Key contributions of our work include providing interoperability between scikit-learn modeling and AIF360 bias mitigation as well as evaluating the performance of various configurations on 13 datasets. Helper methods to facilitate this interoperability and download these datasets with default preprocessing for reproducibility purposes (and ideally future adoption) can be found in our open-source Python package, Lale.

Given that we have 13 datasets, 10 mitigators, 4 ensembles, and various hyperparameters for the mitigators and ensembles, a search over this Cartesian product is costly. Moreover, all types of mitigation can happen at the estimator-level (on a base estimator), but pre-estimator and post-estimator mitigation can also happen at the ensemble-level (mitigating inputs to or outputs from an ensemble). To deal with this large space, we run experiments in two steps:

1. Perform a grid search of all bias mitigators on all datasets while varying hyperparameters to determine the “best” pre-estimator mitigator, in-estimator mitigator, and post-estimator mitigator for each dataset, and

2. For each dataset and each type of ensemble with “various hyperparameters”, use the “best” mitigator for each type of mitigation (pre-estimator, in-estimator, and post-estimator) for the given dataset at both the estimator-level and ensemble-level (except in-estimator mitigation, which is only applied at the estimator-level).

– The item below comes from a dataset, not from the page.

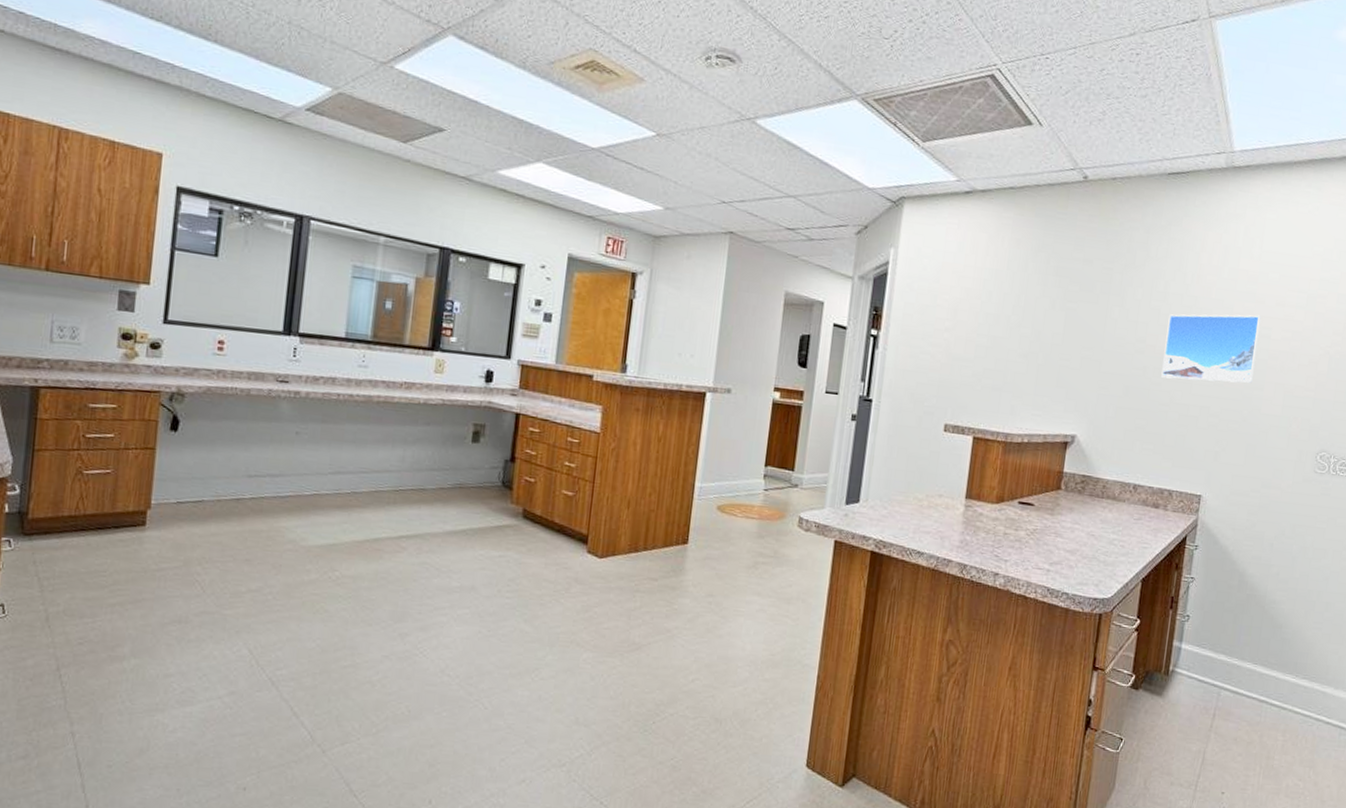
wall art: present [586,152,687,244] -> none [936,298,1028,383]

See the paper for more details regarding how we define “best” and “various hyperparameters”.

Results

Metrics

For each configuration corresponding to a part of the Cartesian product we explore, we ran 5 trials of 3-fold cross-validation with folds approximately preserving fairness (as per methods described here. For each trial-fold, we measure predictive performance, group fairness, and resource consumption in terms of space required (in megabytes) and time required (in seconds) to fit the configuration to the given data. We aggregate results for a given configuration by finding the mean and standard deviation of each metric across the 15 trial-folds.

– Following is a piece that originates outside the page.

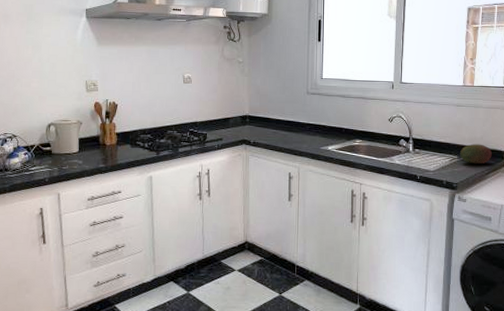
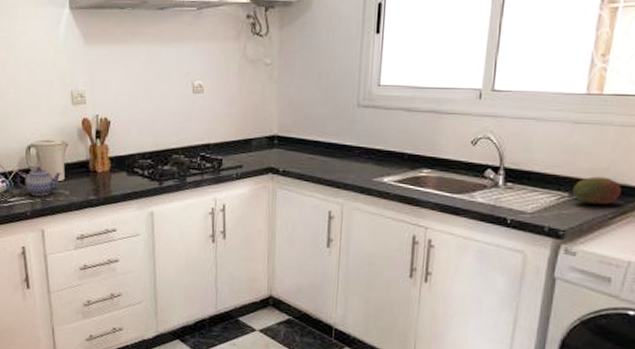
teapot: none [37,141,77,165] -> present [16,167,62,196]

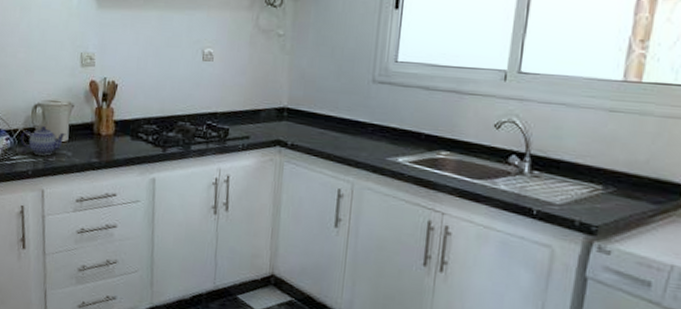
fruit: present [571,176,622,205] -> none [606,169,663,202]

To account for differences in baseline fairness and fitting difficulty between different datasets, we use min-max scaling per each metric of interest on the results of fitting each dataset so that performance on one dataset can be compared to performance on every other dataset.

Guidance

We isolated a few overall trends from our exploration. First, we find that using ensembles without mitigation does not improve fairness on average, but it does improve fairness stability. Conversely, using ensembles with mitigation typically decreases predictive performance, but it increases fairness stability and average fairness. Lastly, estimator-level mitigation produces better fairness results than ensemble-level mitigation at the cost of more time and memory used for fitting.

Beyond these trends, what constitutes “best” largely depends on the dataset and metric of interest. To that end, we constructed a guidance diagram to suggest to practitioners which approach(es) they should attempt based on their goals and setup.

Between the lines

To our knowledge, this is the first extensive piece of research that explores combining scikit-learn ensemble models with bias mitigators from AIF360. We also perform these experiments with a number of datasets (13) seldom seen elsewhere in the fairness literature, and we have distilled best practices and released our key components as an open-source package to encourage others to adopt and reproduce our work.

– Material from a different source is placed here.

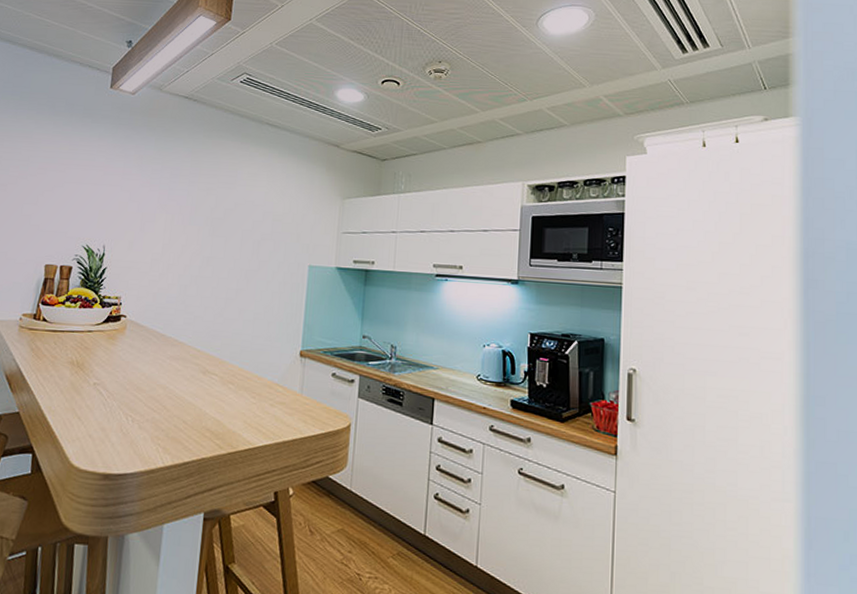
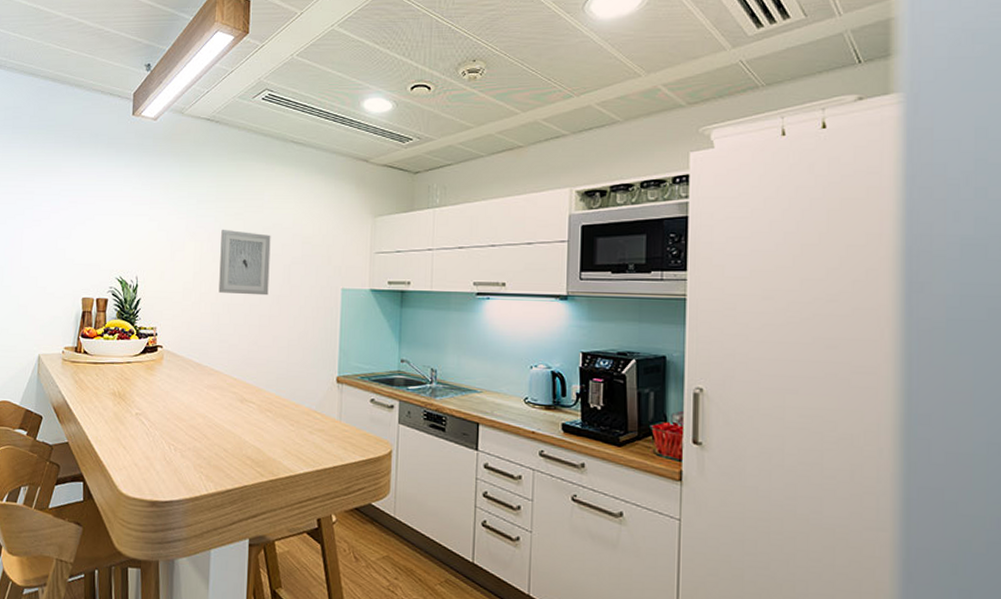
wall art: none [187,203,242,270] -> present [218,229,271,296]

However, there are more than a few aspects of our research that warrant further analysis. For instance, our datasets are relatively small, tabular, and limited to binary classification problems. Existing research (such as this work) has highlighted that the algorithmic fairness research community needs to grapple with bias in problems beyond tabular binary classification, such as image recognition or text translation. Additionally, our guidance diagram would benefit from more interactivity and generalizability. If we could develop more responsive guidance, it might be of greater benefit to practitioners.